#### Data section

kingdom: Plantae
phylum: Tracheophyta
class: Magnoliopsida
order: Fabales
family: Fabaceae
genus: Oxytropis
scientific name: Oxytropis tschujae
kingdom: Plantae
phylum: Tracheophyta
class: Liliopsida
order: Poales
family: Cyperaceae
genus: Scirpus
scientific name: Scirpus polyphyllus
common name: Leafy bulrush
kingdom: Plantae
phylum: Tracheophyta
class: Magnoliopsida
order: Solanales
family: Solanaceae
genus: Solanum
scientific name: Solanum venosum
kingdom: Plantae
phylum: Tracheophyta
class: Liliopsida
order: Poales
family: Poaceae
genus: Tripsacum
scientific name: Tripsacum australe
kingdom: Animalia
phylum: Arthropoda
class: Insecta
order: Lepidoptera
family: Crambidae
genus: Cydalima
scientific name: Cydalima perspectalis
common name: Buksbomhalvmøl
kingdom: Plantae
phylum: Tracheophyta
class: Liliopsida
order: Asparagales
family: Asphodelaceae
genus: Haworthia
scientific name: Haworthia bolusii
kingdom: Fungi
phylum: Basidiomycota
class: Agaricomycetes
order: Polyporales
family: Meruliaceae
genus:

########

Task prompt:
Reproduce the records above from the first line through the line that contains "family: Solanaceae", including both ends and keeping every line unchanged.

Solution to this task:
kingdom: Plantae
phylum: Tracheophyta
class: Magnoliopsida
order: Fabales
family: Fabaceae
genus: Oxytropis
scientific name: Oxytropis tschujae
kingdom: Plantae
phylum: Tracheophyta
class: Liliopsida
order: Poales
family: Cyperaceae
genus: Scirpus
scientific name: Scirpus polyphyllus
common name: Leafy bulrush
kingdom: Plantae
phylum: Tracheophyta
class: Magnoliopsida
order: Solanales
family: Solanaceae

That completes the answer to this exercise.